1 Medications (chemistry)
Medications are an important part of what we have to offer. However, it must be acknowledged that some patients respond poorly or insufficiently to them. Moreover, there is a growing demand to stop medications, reflecting an ever-stronger societal pursuit of natural approaches.
So yes to medications — but in their rightful place.
2 Interventional techniques (physical)
Whether surgical or not, these techniques are essential and must be combined with medications:
- Injections
- Implantable devices (spinal cord stimulation) or non-implantable (transcutaneous electrical nerve stimulation, TENS)
- Photobiomodulation (low-level laser therapy)
- Direct muscular approach by needling (Dry Needling)
- Ketamine infusion
- Repetitive Transcranial Magnetic Stimulation (rTMS)
3 Mind-body therapies (mental)
3.1 — Psychological focus
All psychotherapy techniques addressing the emotional, cognitive and often behavioural dimensions of persistent pain.
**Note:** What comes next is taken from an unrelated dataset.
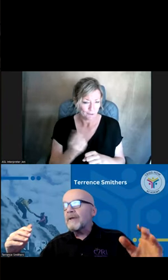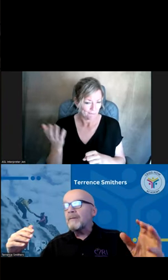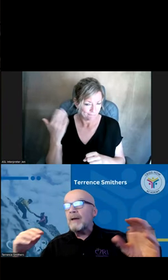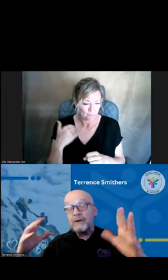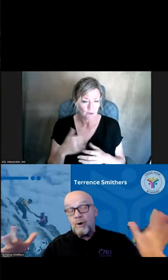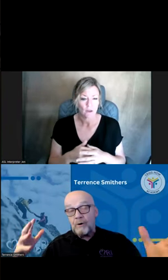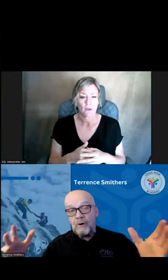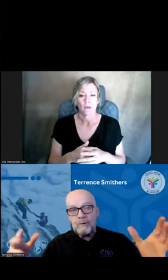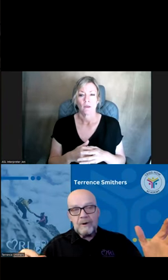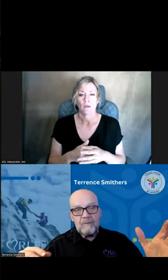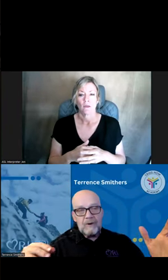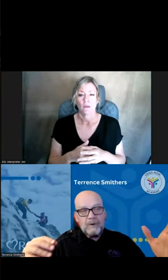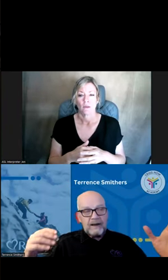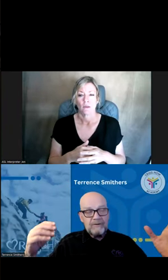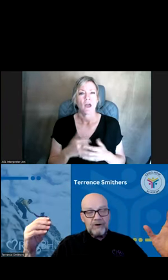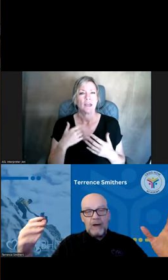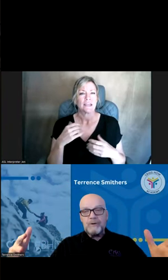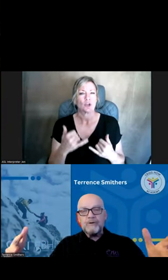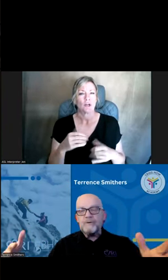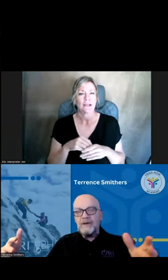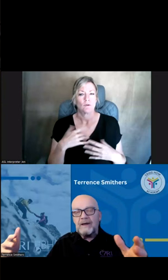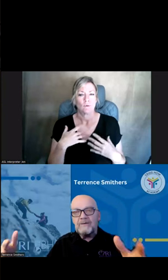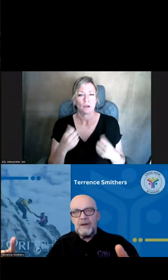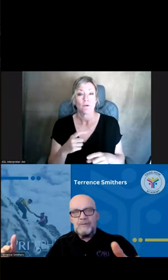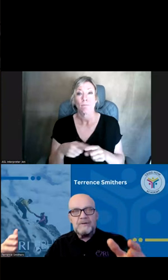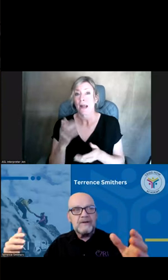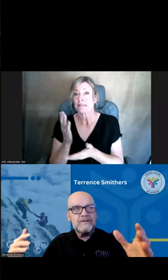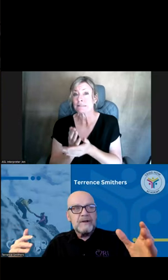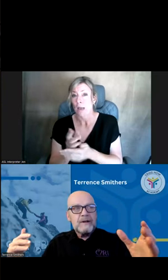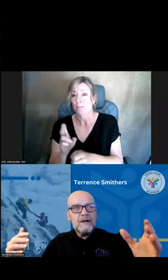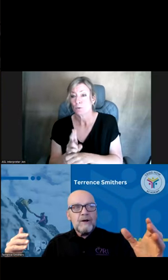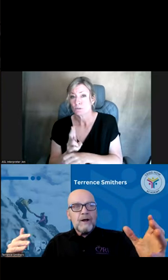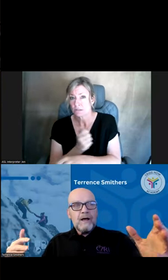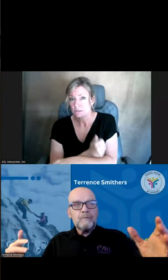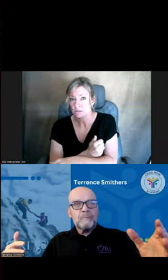in co-occurring recovery, but I had stopped using any substances.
Including: therapeutic communication, hypnosis, EMDR, CBT (Cognitive Behavioural Therapy).
3.2 — Physical focus
All physical therapy, osteopathy, and adapted physical activity techniques, with two goals: restoring function in stiffened joints and helping the patient recover from kinesiophobia — the fear of movement that insidiously develops in a suffering body.
2 — The therapeutic strategy: a co-construction
The therapeutic strategy stems from the therapist's perspective of the patient's situation. From there, therapist and patient work toward a shared goal that ensures team cohesion — this is the cement of therapy.
On this stable tripod foundation, patient and therapists co-build the strategy and set up a therapeutic toolbox.
No single leg supports the tripod.
It is their combination that makes the therapeutic strategy stable and effective.